__How to complete this task__
Rewrite the listing below with every occurrence of "Tahmin" changed to "Süre Tahmini", leaving everything else as it is. Omit the pictures from your answer.

__Information__
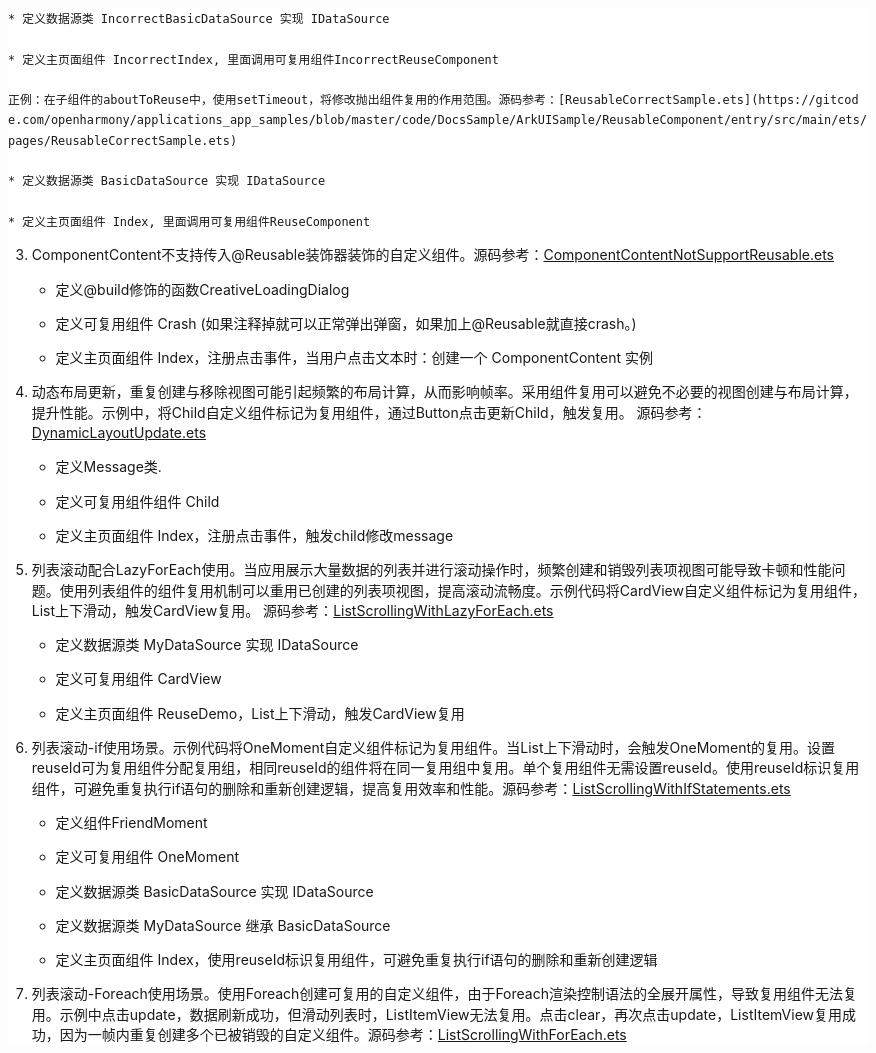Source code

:     * 定义数据源类 IncorrectBasicDataSource 实现 IDataSource

    * 定义主页面组件 IncorrectIndex, 里面调用可复用组件IncorrectReuseComponent

    正例：在子组件的aboutToReuse中，使用setTimeout，将修改抛出组件复用的作用范围。源码参考：[ReusableCorrectSample.ets](https://gitcode.com/openharmony/applications_app_samples/blob/master/code/DocsSample/ArkUISample/ReusableComponent/entry/src/main/ets/pages/ReusableCorrectSample.ets)

    * 定义数据源类 BasicDataSource 实现 IDataSource

    * 定义主页面组件 Index, 里面调用可复用组件ReuseComponent

3. ComponentContent不支持传入\@Reusable装饰器装饰的自定义组件。源码参考：[ComponentContentNotSupportReusable.ets](https://gitcode.com/openharmony/applications_app_samples/blob/master/code/DocsSample/ArkUISample/ReusableComponent/entry/src/main/ets/pages/ComponentContentNotSupportReusable.ets)

    * 定义\@build修饰的函数CreativeLoadingDialog

    * 定义可复用组件 Crash (如果注释掉就可以正常弹出弹窗，如果加上@Reusable就直接crash。)

    * 定义主页面组件 Index，注册点击事件，当用户点击文本时：创建一个 ComponentContent 实例

4. 动态布局更新，重复创建与移除视图可能引起频繁的布局计算，从而影响帧率。采用组件复用可以避免不必要的视图创建与布局计算，提升性能。示例中，将Child自定义组件标记为复用组件，通过Button点击更新Child，触发复用。 源码参考：[DynamicLayoutUpdate.ets](https://gitcode.com/openharmony/applications_app_samples/blob/master/code/DocsSample/ArkUISample/ReusableComponent/entry/src/main/ets/pages/DynamicLayoutUpdate.ets) 

    * 定义Message类.

    * 定义可复用组件组件 Child

    * 定义主页面组件 Index，注册点击事件，触发child修改message

5. 列表滚动配合LazyForEach使用。当应用展示大量数据的列表并进行滚动操作时，频繁创建和销毁列表项视图可能导致卡顿和性能问题。使用列表组件的组件复用机制可以重用已创建的列表项视图，提高滚动流畅度。示例代码将CardView自定义组件标记为复用组件，List上下滑动，触发CardView复用。 源码参考：[ListScrollingWithLazyForEach.ets](https://gitcode.com/openharmony/applications_app_samples/blob/master/code/DocsSample/ArkUISample/ReusableComponent/entry/src/main/ets/pages/ListScrollingWithLazyForEach.ets)

    * 定义数据源类 MyDataSource  实现 IDataSource

    * 定义可复用组件 CardView 

    * 定义主页面组件 ReuseDemo，List上下滑动，触发CardView复用

6. 列表滚动-if使用场景。示例代码将OneMoment自定义组件标记为复用组件。当List上下滑动时，会触发OneMoment的复用。设置reuseId可为复用组件分配复用组，相同reuseId的组件将在同一复用组中复用。单个复用组件无需设置reuseId。使用reuseId标识复用组件，可避免重复执行if语句的删除和重新创建逻辑，提高复用效率和性能。源码参考：[ListScrollingWithIfStatements.ets](https://gitcode.com/openharmony/applications_app_samples/blob/master/code/DocsSample/ArkUISample/ReusableComponent/entry/src/main/ets/pages/ListScrollingWithIfStatements.ets)  

    * 定义组件FriendMoment 

    * 定义可复用组件 OneMoment  

    * 定义数据源类 BasicDataSource 实现 IDataSource

    * 定义数据源类 MyDataSource 继承 BasicDataSource

    * 定义主页面组件 Index，使用reuseId标识复用组件，可避免重复执行if语句的删除和重新创建逻辑

7. 列表滚动-Foreach使用场景。使用Foreach创建可复用的自定义组件，由于Foreach渲染控制语法的全展开属性，导致复用组件无法复用。示例中点击update，数据刷新成功，但滑动列表时，ListItemView无法复用。点击clear，再次点击update，ListItemView复用成功，因为一帧内重复创建多个已被销毁的自定义组件。源码参考：[ListScrollingWithForEach.ets](https://gitcode.com/openharmony/applications_app_samples/blob/master/code/DocsSample/ArkUISample/ReusableComponent/entry/src/main/ets/pages/ListScrollingWithForEach.ets) 
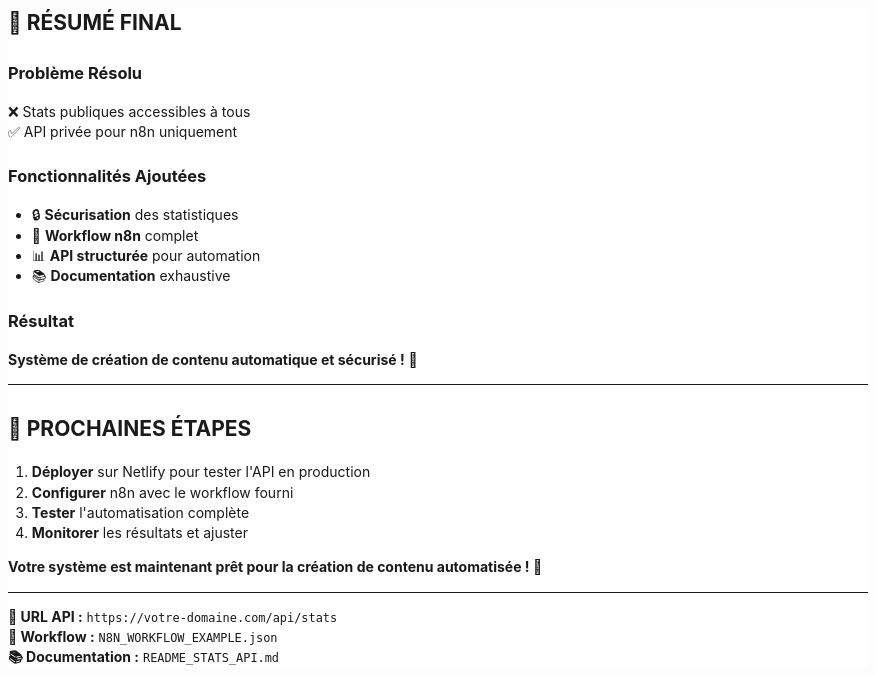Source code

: 
## 🎉 **RÉSUMÉ FINAL**

### **Problème Résolu**
❌ Stats publiques accessibles à tous  
✅ API privée pour n8n uniquement

### **Fonctionnalités Ajoutées**
- 🔒 **Sécurisation** des statistiques
- 🤖 **Workflow n8n** complet
- 📊 **API structurée** pour automation
- 📚 **Documentation** exhaustive

### **Résultat**
**Système de création de contenu automatique et sécurisé !** 🚀

---

## 🎯 **PROCHAINES ÉTAPES**

1. **Déployer** sur Netlify pour tester l'API en production
2. **Configurer** n8n avec le workflow fourni
3. **Tester** l'automatisation complète
4. **Monitorer** les résultats et ajuster

**Votre système est maintenant prêt pour la création de contenu automatisée ! 🎉**

---

**🔗 URL API :** `https://votre-domaine.com/api/stats`  
**📁 Workflow :** `N8N_WORKFLOW_EXAMPLE.json`  
**📚 Documentation :** `README_STATS_API.md`
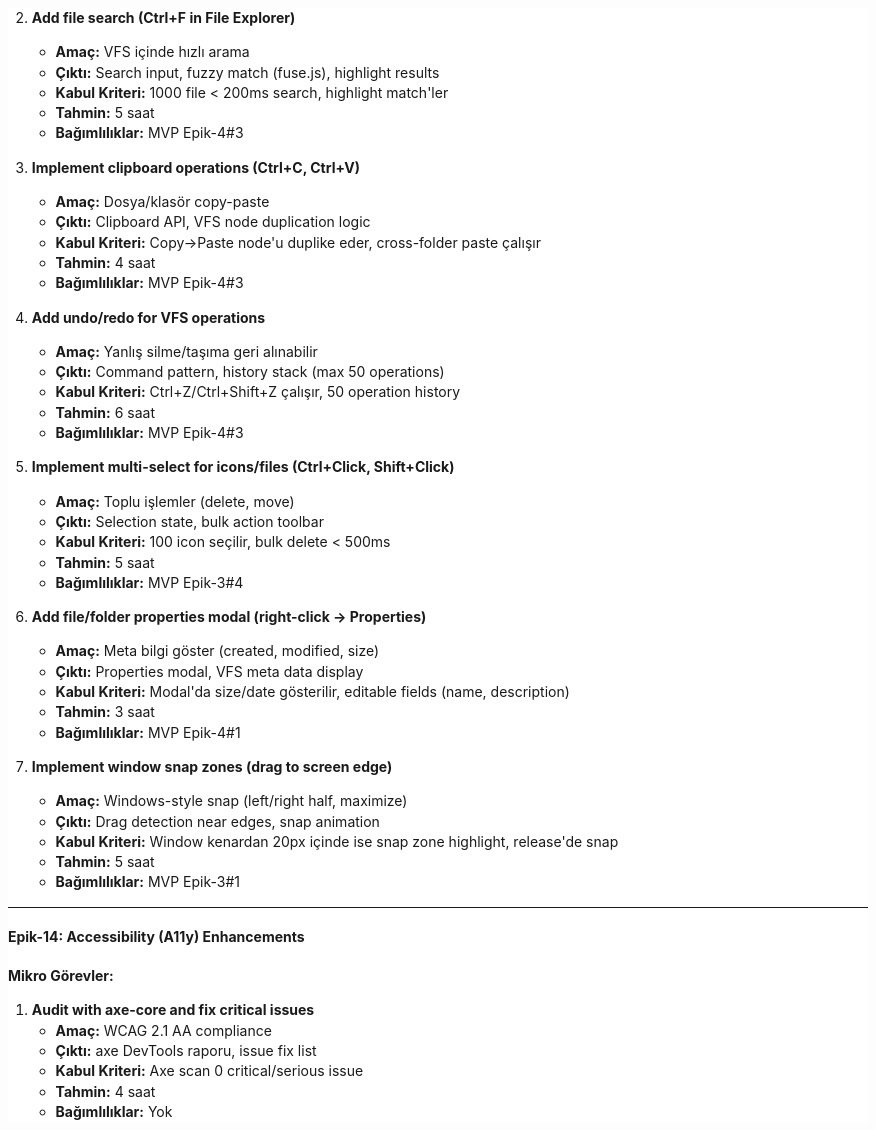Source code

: 2. **Add file search (Ctrl+F in File Explorer)**
   - **Amaç:** VFS içinde hızlı arama
   - **Çıktı:** Search input, fuzzy match (fuse.js), highlight results
   - **Kabul Kriteri:** 1000 file < 200ms search, highlight match'ler
   - **Tahmin:** 5 saat
   - **Bağımlılıklar:** MVP Epik-4#3

3. **Implement clipboard operations (Ctrl+C, Ctrl+V)**
   - **Amaç:** Dosya/klasör copy-paste
   - **Çıktı:** Clipboard API, VFS node duplication logic
   - **Kabul Kriteri:** Copy→Paste node'u duplike eder, cross-folder paste çalışır
   - **Tahmin:** 4 saat
   - **Bağımlılıklar:** MVP Epik-4#3

4. **Add undo/redo for VFS operations**
   - **Amaç:** Yanlış silme/taşıma geri alınabilir
   - **Çıktı:** Command pattern, history stack (max 50 operations)
   - **Kabul Kriteri:** Ctrl+Z/Ctrl+Shift+Z çalışır, 50 operation history
   - **Tahmin:** 6 saat
   - **Bağımlılıklar:** MVP Epik-4#3

5. **Implement multi-select for icons/files (Ctrl+Click, Shift+Click)**
   - **Amaç:** Toplu işlemler (delete, move)
   - **Çıktı:** Selection state, bulk action toolbar
   - **Kabul Kriteri:** 100 icon seçilir, bulk delete < 500ms
   - **Tahmin:** 5 saat
   - **Bağımlılıklar:** MVP Epik-3#4

6. **Add file/folder properties modal (right-click → Properties)**
   - **Amaç:** Meta bilgi göster (created, modified, size)
   - **Çıktı:** Properties modal, VFS meta data display
   - **Kabul Kriteri:** Modal'da size/date gösterilir, editable fields (name, description)
   - **Tahmin:** 3 saat
   - **Bağımlılıklar:** MVP Epik-4#1

7. **Implement window snap zones (drag to screen edge)**
   - **Amaç:** Windows-style snap (left/right half, maximize)
   - **Çıktı:** Drag detection near edges, snap animation
   - **Kabul Kriteri:** Window kenardan 20px içinde ise snap zone highlight, release'de snap
   - **Tahmin:** 5 saat
   - **Bağımlılıklar:** MVP Epik-3#1

---

#### Epik-14: Accessibility (A11y) Enhancements

**Mikro Görevler:**

1. **Audit with axe-core and fix critical issues**
   - **Amaç:** WCAG 2.1 AA compliance
   - **Çıktı:** axe DevTools raporu, issue fix list
   - **Kabul Kriteri:** Axe scan 0 critical/serious issue
   - **Tahmin:** 4 saat
   - **Bağımlılıklar:** Yok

__Solution to the problem__
Source code

:     * 定义数据源类 IncorrectBasicDataSource 实现 IDataSource

    * 定义主页面组件 IncorrectIndex, 里面调用可复用组件IncorrectReuseComponent

    正例：在子组件的aboutToReuse中，使用setTimeout，将修改抛出组件复用的作用范围。源码参考：[ReusableCorrectSample.ets](https://gitcode.com/openharmony/applications_app_samples/blob/master/code/DocsSample/ArkUISample/ReusableComponent/entry/src/main/ets/pages/ReusableCorrectSample.ets)

    * 定义数据源类 BasicDataSource 实现 IDataSource

    * 定义主页面组件 Index, 里面调用可复用组件ReuseComponent

3. ComponentContent不支持传入\@Reusable装饰器装饰的自定义组件。源码参考：[ComponentContentNotSupportReusable.ets](https://gitcode.com/openharmony/applications_app_samples/blob/master/code/DocsSample/ArkUISample/ReusableComponent/entry/src/main/ets/pages/ComponentContentNotSupportReusable.ets)

    * 定义\@build修饰的函数CreativeLoadingDialog

    * 定义可复用组件 Crash (如果注释掉就可以正常弹出弹窗，如果加上@Reusable就直接crash。)

    * 定义主页面组件 Index，注册点击事件，当用户点击文本时：创建一个 ComponentContent 实例

4. 动态布局更新，重复创建与移除视图可能引起频繁的布局计算，从而影响帧率。采用组件复用可以避免不必要的视图创建与布局计算，提升性能。示例中，将Child自定义组件标记为复用组件，通过Button点击更新Child，触发复用。 源码参考：[DynamicLayoutUpdate.ets](https://gitcode.com/openharmony/applications_app_samples/blob/master/code/DocsSample/ArkUISample/ReusableComponent/entry/src/main/ets/pages/DynamicLayoutUpdate.ets) 

    * 定义Message类.

    * 定义可复用组件组件 Child

    * 定义主页面组件 Index，注册点击事件，触发child修改message

5. 列表滚动配合LazyForEach使用。当应用展示大量数据的列表并进行滚动操作时，频繁创建和销毁列表项视图可能导致卡顿和性能问题。使用列表组件的组件复用机制可以重用已创建的列表项视图，提高滚动流畅度。示例代码将CardView自定义组件标记为复用组件，List上下滑动，触发CardView复用。 源码参考：[ListScrollingWithLazyForEach.ets](https://gitcode.com/openharmony/applications_app_samples/blob/master/code/DocsSample/ArkUISample/ReusableComponent/entry/src/main/ets/pages/ListScrollingWithLazyForEach.ets)

    * 定义数据源类 MyDataSource  实现 IDataSource

    * 定义可复用组件 CardView 

    * 定义主页面组件 ReuseDemo，List上下滑动，触发CardView复用

6. 列表滚动-if使用场景。示例代码将OneMoment自定义组件标记为复用组件。当List上下滑动时，会触发OneMoment的复用。设置reuseId可为复用组件分配复用组，相同reuseId的组件将在同一复用组中复用。单个复用组件无需设置reuseId。使用reuseId标识复用组件，可避免重复执行if语句的删除和重新创建逻辑，提高复用效率和性能。源码参考：[ListScrollingWithIfStatements.ets](https://gitcode.com/openharmony/applications_app_samples/blob/master/code/DocsSample/ArkUISample/ReusableComponent/entry/src/main/ets/pages/ListScrollingWithIfStatements.ets)  

    * 定义组件FriendMoment 

    * 定义可复用组件 OneMoment  

    * 定义数据源类 BasicDataSource 实现 IDataSource

    * 定义数据源类 MyDataSource 继承 BasicDataSource

    * 定义主页面组件 Index，使用reuseId标识复用组件，可避免重复执行if语句的删除和重新创建逻辑

7. 列表滚动-Foreach使用场景。使用Foreach创建可复用的自定义组件，由于Foreach渲染控制语法的全展开属性，导致复用组件无法复用。示例中点击update，数据刷新成功，但滑动列表时，ListItemView无法复用。点击clear，再次点击update，ListItemView复用成功，因为一帧内重复创建多个已被销毁的自定义组件。源码参考：[ListScrollingWithForEach.ets](https://gitcode.com/openharmony/applications_app_samples/blob/master/code/DocsSample/ArkUISample/ReusableComponent/entry/src/main/ets/pages/ListScrollingWithForEach.ets) 
Source code

: 
## 🎉 **RÉSUMÉ FINAL**

### **Problème Résolu**
❌ Stats publiques accessibles à tous  
✅ API privée pour n8n uniquement

### **Fonctionnalités Ajoutées**
- 🔒 **Sécurisation** des statistiques
- 🤖 **Workflow n8n** complet
- 📊 **API structurée** pour automation
- 📚 **Documentation** exhaustive

### **Résultat**
**Système de création de contenu automatique et sécurisé !** 🚀

---

## 🎯 **PROCHAINES ÉTAPES**

1. **Déployer** sur Netlify pour tester l'API en production
2. **Configurer** n8n avec le workflow fourni
3. **Tester** l'automatisation complète
4. **Monitorer** les résultats et ajuster

**Votre système est maintenant prêt pour la création de contenu automatisée ! 🎉**

---

**🔗 URL API :** `https://votre-domaine.com/api/stats`  
**📁 Workflow :** `N8N_WORKFLOW_EXAMPLE.json`  
**📚 Documentation :** `README_STATS_API.md`
Source code

: 2. **Add file search (Ctrl+F in File Explorer)**
   - **Amaç:** VFS içinde hızlı arama
   - **Çıktı:** Search input, fuzzy match (fuse.js), highlight results
   - **Kabul Kriteri:** 1000 file < 200ms search, highlight match'ler
   - **Süre Tahmini:** 5 saat
   - **Bağımlılıklar:** MVP Epik-4#3

3. **Implement clipboard operations (Ctrl+C, Ctrl+V)**
   - **Amaç:** Dosya/klasör copy-paste
   - **Çıktı:** Clipboard API, VFS node duplication logic
   - **Kabul Kriteri:** Copy→Paste node'u duplike eder, cross-folder paste çalışır
   - **Süre Tahmini:** 4 saat
   - **Bağımlılıklar:** MVP Epik-4#3

4. **Add undo/redo for VFS operations**
   - **Amaç:** Yanlış silme/taşıma geri alınabilir
   - **Çıktı:** Command pattern, history stack (max 50 operations)
   - **Kabul Kriteri:** Ctrl+Z/Ctrl+Shift+Z çalışır, 50 operation history
   - **Süre Tahmini:** 6 saat
   - **Bağımlılıklar:** MVP Epik-4#3

5. **Implement multi-select for icons/files (Ctrl+Click, Shift+Click)**
   - **Amaç:** Toplu işlemler (delete, move)
   - **Çıktı:** Selection state, bulk action toolbar
   - **Kabul Kriteri:** 100 icon seçilir, bulk delete < 500ms
   - **Süre Tahmini:** 5 saat
   - **Bağımlılıklar:** MVP Epik-3#4

6. **Add file/folder properties modal (right-click → Properties)**
   - **Amaç:** Meta bilgi göster (created, modified, size)
   - **Çıktı:** Properties modal, VFS meta data display
   - **Kabul Kriteri:** Modal'da size/date gösterilir, editable fields (name, description)
   - **Süre Tahmini:** 3 saat
   - **Bağımlılıklar:** MVP Epik-4#1

7. **Implement window snap zones (drag to screen edge)**
   - **Amaç:** Windows-style snap (left/right half, maximize)
   - **Çıktı:** Drag detection near edges, snap animation
   - **Kabul Kriteri:** Window kenardan 20px içinde ise snap zone highlight, release'de snap
   - **Süre Tahmini:** 5 saat
   - **Bağımlılıklar:** MVP Epik-3#1

---

#### Epik-14: Accessibility (A11y) Enhancements

**Mikro Görevler:**

1. **Audit with axe-core and fix critical issues**
   - **Amaç:** WCAG 2.1 AA compliance
   - **Çıktı:** axe DevTools raporu, issue fix list
   - **Kabul Kriteri:** Axe scan 0 critical/serious issue
   - **Süre Tahmini:** 4 saat
   - **Bağımlılıklar:** Yok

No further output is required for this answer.